Thráin elindeki tanıdık ama parmaklarında bir o kadar yabancı bir his bırakan yüzüğe baktı. Ardından bakışlarını istemeyerek de olsa babasına çevirdi. Gözlerindeki ifadeden çıkaracağı anlamdan hoşnut olmayacağını biliyordu. Thrór, keskin ve itiraz istemez bakışlarını oğlundan hiç çekmemişti zaten. Thráin sonunda konuşacak gücü buldu.

"Gidiyorsun." Gözlerinde sürekli değişen kıvılcımlarla oğluna bakan cüce kralın bakışları bir nebze yumuşadı. Ama sözlerinin sertliği Thráin'e vurmaya devam etti.

"Gidiyorum. Sana verdiğim yegâne büyük hazineyi iyi koru. Bu sana yeni bir şans verebilir fakat altın üretmek için altına ihtiyacı var." Bu sözlerle Thráin'in bakışlarında acı, öfke, korku ama aynı zamanda hissetmekten çekindiği bir nebze umut belirdi.

"Erebor'a dönmeyi düşünmüyorsun değil mi?" Thrór'un gülüşü boş salonda yankılansa da gözlerine ulaşmadı.

"Artık değil. Smaug'dan olan intikamımızı sana ve torunlarıma bırakıyorum.
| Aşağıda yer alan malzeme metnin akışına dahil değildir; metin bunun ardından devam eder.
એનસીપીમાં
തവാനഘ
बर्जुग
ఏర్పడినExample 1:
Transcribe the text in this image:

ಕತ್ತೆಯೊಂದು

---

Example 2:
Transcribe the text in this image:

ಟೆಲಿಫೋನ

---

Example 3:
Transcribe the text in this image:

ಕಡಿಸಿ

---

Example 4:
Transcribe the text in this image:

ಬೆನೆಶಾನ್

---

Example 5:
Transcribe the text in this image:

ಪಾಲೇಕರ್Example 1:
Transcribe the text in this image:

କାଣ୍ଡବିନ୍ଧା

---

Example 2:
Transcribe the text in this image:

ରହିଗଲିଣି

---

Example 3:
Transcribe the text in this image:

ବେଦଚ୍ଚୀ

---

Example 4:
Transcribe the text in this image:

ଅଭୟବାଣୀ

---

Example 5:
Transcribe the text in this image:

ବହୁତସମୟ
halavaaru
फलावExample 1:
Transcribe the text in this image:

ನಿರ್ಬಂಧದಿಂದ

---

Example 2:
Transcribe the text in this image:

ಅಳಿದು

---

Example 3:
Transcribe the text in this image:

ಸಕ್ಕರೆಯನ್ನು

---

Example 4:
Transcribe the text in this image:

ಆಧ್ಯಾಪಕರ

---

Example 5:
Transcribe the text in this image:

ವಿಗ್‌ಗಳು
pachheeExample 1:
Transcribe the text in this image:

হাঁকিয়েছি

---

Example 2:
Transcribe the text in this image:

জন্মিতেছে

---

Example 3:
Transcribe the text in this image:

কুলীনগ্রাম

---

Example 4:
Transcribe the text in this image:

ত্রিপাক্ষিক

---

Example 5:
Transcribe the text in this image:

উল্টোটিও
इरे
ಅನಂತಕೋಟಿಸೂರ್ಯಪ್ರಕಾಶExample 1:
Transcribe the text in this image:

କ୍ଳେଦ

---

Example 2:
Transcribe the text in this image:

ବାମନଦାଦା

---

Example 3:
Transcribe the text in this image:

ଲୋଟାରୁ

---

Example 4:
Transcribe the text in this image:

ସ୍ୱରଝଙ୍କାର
Lakin ben insanların alaylarından ve fakirlikten sıkıldım, şansımı denemeye gidiyorum." Uzun yıllardır sürdürdüğü ihtişamlı ve gururlu yaşam Smaug'tan sonra paramparça olmuşken sahip olduğu çoğu şeyi kaybetmişti Thrór, ama gururu ve hırsı bunlardan biri değildi. Bir mülteci gibi, avare gibi dolaşmak, ait hissetmediği toprakları fakirlik içinde yurt tutmak artık katlanamadığı bir eziyetti. Oğlunun, torunlarının kaderinde farklı yollar vardı belki lakin Thrór, dağ altının tahtından edilmiş efendisi, artık kendini bu kaderin parçası olarak görmüyordu, göremiyordu. 

"Peki, öyleyse nereye? Kralları tarafından terk edilmiş bir halk ne yapar? Ben ne yaparım?" Thrór oğlunun son umut çabasına gülümsedi.
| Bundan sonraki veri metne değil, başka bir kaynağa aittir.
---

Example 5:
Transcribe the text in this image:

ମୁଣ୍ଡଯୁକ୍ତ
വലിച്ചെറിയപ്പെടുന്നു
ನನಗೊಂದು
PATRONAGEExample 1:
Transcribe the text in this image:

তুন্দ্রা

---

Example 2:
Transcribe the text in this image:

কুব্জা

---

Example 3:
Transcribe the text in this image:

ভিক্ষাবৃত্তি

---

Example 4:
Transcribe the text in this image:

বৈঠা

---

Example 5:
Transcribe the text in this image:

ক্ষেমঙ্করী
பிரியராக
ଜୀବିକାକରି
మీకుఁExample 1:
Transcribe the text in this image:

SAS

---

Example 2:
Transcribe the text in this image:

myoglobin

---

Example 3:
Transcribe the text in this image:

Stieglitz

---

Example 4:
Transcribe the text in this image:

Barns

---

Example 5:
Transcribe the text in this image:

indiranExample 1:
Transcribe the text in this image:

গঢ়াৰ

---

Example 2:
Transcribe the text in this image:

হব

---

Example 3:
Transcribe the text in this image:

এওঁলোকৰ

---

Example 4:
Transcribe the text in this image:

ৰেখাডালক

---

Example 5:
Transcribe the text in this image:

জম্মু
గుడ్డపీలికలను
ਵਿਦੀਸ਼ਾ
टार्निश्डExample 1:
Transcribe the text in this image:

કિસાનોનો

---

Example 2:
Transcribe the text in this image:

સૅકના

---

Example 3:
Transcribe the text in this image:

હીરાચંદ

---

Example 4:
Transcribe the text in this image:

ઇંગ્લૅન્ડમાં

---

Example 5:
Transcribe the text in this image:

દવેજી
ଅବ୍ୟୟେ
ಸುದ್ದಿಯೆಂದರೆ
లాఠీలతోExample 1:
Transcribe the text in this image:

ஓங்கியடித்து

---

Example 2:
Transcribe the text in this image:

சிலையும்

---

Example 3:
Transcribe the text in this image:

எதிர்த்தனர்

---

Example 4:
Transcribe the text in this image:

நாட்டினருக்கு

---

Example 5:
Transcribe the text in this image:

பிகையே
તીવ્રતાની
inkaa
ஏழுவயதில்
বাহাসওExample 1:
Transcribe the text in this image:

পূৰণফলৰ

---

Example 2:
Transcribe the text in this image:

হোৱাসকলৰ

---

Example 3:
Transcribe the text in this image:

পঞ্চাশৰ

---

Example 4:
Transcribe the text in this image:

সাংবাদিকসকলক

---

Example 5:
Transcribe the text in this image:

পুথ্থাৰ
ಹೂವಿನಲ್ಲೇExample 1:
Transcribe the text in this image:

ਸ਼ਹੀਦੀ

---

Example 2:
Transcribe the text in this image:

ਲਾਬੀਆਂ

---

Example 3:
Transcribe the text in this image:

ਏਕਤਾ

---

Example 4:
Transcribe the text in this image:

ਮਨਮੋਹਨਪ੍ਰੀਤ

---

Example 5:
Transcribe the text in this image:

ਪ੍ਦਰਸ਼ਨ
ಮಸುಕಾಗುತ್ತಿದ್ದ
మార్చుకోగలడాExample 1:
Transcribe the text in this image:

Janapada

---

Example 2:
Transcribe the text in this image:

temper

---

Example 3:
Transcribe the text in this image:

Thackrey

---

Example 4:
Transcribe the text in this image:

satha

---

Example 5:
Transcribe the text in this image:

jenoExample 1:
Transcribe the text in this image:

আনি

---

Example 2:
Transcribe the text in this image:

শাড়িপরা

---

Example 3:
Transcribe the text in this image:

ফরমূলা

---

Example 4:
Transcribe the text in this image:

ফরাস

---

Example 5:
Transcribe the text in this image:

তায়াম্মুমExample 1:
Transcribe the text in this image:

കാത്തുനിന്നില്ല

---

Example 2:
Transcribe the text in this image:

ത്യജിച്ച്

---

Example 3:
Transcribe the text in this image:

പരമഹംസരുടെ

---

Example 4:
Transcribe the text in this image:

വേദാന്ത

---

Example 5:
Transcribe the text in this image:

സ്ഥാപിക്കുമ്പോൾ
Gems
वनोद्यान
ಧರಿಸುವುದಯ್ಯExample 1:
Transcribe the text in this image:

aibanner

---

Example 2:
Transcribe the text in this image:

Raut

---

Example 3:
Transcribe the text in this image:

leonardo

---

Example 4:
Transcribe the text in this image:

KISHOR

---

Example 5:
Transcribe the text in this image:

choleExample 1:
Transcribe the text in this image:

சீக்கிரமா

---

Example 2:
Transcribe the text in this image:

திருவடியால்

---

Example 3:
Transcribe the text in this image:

"Kralları tarafından terk edilmek mi? Hayır Thráin, onlar terk edilmedi. Sen benimle gelmiyorsun. Ben olmasam bile burada halkını koruyacak bir Durin oğlu var. Aradığımı bulursam belki o zaman, belki o zaman tekrar bir kral gibi hissedebilirim. O vakte kadar elveda." Thrór oğlunu büyük bir endişe ve elem içinde bırakıp sert adımlarla kapıya doğru yöneldi. Aralanan kapıdan Nár gözüktü. Elinde ve ayaklarının dibinde iki çanta vardı, seyahat için hazırlanmış. Dostunu yalnız bir arayışa bırakamazdı ne de olsa. İkili, kalplerinde hissedemedikleri sözde topraklarından uzaklaşırken arkalarından baktı Uzunsakallar, krallarını son görüşleri olduğunu bilmeseler de hissederek.

...

"Kuzeye değil mi?" Nár sırıtarak dostuna, kralına baktı. Thrór ona ters bir bakış attı, ardından o da güldü.
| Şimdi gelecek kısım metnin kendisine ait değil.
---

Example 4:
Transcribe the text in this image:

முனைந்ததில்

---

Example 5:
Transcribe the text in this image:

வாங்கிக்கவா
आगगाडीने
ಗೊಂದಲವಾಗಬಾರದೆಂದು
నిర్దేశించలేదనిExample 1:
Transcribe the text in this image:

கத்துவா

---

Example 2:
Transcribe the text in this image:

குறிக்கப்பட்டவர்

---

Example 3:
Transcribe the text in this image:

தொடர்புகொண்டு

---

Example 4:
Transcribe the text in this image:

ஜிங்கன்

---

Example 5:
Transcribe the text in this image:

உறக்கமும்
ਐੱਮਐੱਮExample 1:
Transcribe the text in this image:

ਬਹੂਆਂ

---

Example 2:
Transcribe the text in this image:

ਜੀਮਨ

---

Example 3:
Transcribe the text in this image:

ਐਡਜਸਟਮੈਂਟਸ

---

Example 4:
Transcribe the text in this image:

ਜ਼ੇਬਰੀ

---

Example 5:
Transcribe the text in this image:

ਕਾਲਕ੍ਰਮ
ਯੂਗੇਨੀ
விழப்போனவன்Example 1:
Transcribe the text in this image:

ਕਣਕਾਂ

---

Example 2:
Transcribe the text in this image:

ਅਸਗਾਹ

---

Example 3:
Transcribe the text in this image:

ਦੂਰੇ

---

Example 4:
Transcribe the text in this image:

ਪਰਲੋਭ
"Umarım bu tahmini sadece sen yapabiliyorsundur eski dostum yoksa oğlumun ve torunlarımın nereye gittiğimizi tahmin edip peşimize takılmasında endişe etmeye mi başlamalıyım?" İkisi de gürültülü bir kahkaha attılar ve yola devam ettiler. Gün boyu süren bir yürüyüşün ardından yol üstünde bir insan kasabasının sınırlarına vardılar.

"Sence uzunbacakların hanlarından birinde mi konaklamalıyız yoksa dağların eteklerinde hoş bir mağara da işimizi görür mü?" Nár'ın yönelttiği soru ile adımları yavaşladı Thrór'un. Dunland halkı hanlarında konaklayan, etraflarında gezinen ve beraber iş yaptıkları cücelere alışkınlardı. Ama fazla konuşmayan ve daima somurtan ve tetikte oturan cücelere de pek güvenmediklerini hissederdiniz. Eliyle uzun sakallarındaki bir düğümü çözerken sonunda konuştu:

"O şüpheci uzun bacaklar en az sivri kulaklar kadar sinirlerimi bozsa da, Glanduin yakınlarına kadar olan yolda başka bir han bulacağımızı sanmam. Glanduin'e fazla yaklaşmadan Dumanlı Dağlar'a girip Azanulbizar'a yöneleceğiz. Doğu kapısından girmeyi planlıyorum. O yüzden bu geceyi orada geçirelim derim."

Nár'ın suratında çılgın bir gülümseme belirdi. "Kuzey derken kuzeybatıyı düşünmüştüm, Mavi Dağlar'a gider ve akrabalarımızı ziyaret ederdik ama sanırım senin gitmek istediğin yer başka." Moria'ya doğru gittiklerini başından beri anlasa da Nár biraz espri yapmak istemişti sanırım.  Dostunun kararan bakışlarına bakarsa pek yerinde olmamıştı.